A capital plan released under Mr. Walder, who left the authority in 2011, called for $247 million to introduce a new fare payment system while maintaining the MetroCard system for as long as necessary.

Some experts suggested that the MetroCard’s persistence could be a symptom of agency turnover. When Gov. Andrew M. Cuomo names a replacement for the most recent chairman, Joseph J. Lhota, who quit to run for mayor, the authority will have its fourth chairman since 2009.

“When a new person comes in, they have to reassess. It’s only responsible of them,” said Richard Barone, the director of transportation programs for the Regional Plan Association, a research and advocacy group. “Obviously, it slows things down.”

In recent years, as the authority cycled through chairmen, the program’s standing appeared to vacillate between a leading long-term priority and a deferrable luxury expense. Though the first pilot to replace the MetroCard began in 2006, when Peter Kalikow and Katherine Lapp led the authority, the idea became something of a pet cause for Mr. Walder.

He helped execute a successful regional pilot in 2010 that allowed some riders to tap a single smart card to ride parts of the subway, bus, PATH train and New Jersey Transit systems.

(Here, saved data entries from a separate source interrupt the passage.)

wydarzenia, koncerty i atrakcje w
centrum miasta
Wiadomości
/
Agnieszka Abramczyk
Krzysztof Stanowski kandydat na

A news release announcing that program called the MetroCard “outdated.” But when Mr. Walder resigned suddenly the next year as he accepted a private-sector job in Hong Kong, the smart card lost its most vocal cheerleader. His successor, Mr. Lhota, shuffled the structure of the project’s team, transferring management responsibilities from the authority’s headquarters to its individual agencies, like New York City Transit and the commuter railroads.

One of the project’s catalysts, Charles Monheim, the authority’s former chief operating officer, also left the agency during Mr. Lhota’s tenure. Mr. DeVitto said he did not believe the turnover had hindered the project. Mr. Walder and Mr. Lhota declined to be interviewed for this article.

Under the less centralized plan, some agencies have made ground. The Metro-North Railroad and Long Island Rail Road are seeking proposals from companies to develop an app to allow riders to buy tickets by phone, then display them on their screens for ticket agents to scan.
But for subway riders, progress has been difficult to gauge. “The tactical approach is what we’re now revising,” Mr. DeVitto said. “You don’t see construction going on. It’s not visible.”

Few at the agency have bemoaned plans for the MetroCard’s demise. Producing the cards alone costs nearly $10 million per year, and an authority spokesman said the system’s 2,200 vending machines were “magnets for vandals who disable them so they can have more impetus to sell you an illegal swipe.”

An authority pamphlet from 2010 estimated that “the M.T.A. spends 15 cents of each fare dollar just to sell or collect that fare.” Less calculable, if equally maddening, are the delays caused by riders’ failed swipes at subway entrances and their card-dipping aboard buses.

All the while, the authority waits for the governor to name its new leader. The acting chairman, Fernando Ferrer, has made clear that he expects to be rid of the responsibilities shortly. Asked last month what he would like to see replace the MetroCard, Mr. Ferrer demurred. “I remember the little tokens that are now part of my cuff links,” he said. “So I just got used to the MetroCard.”

Then he clarified: “I’m not suggesting we go back to the tokens.”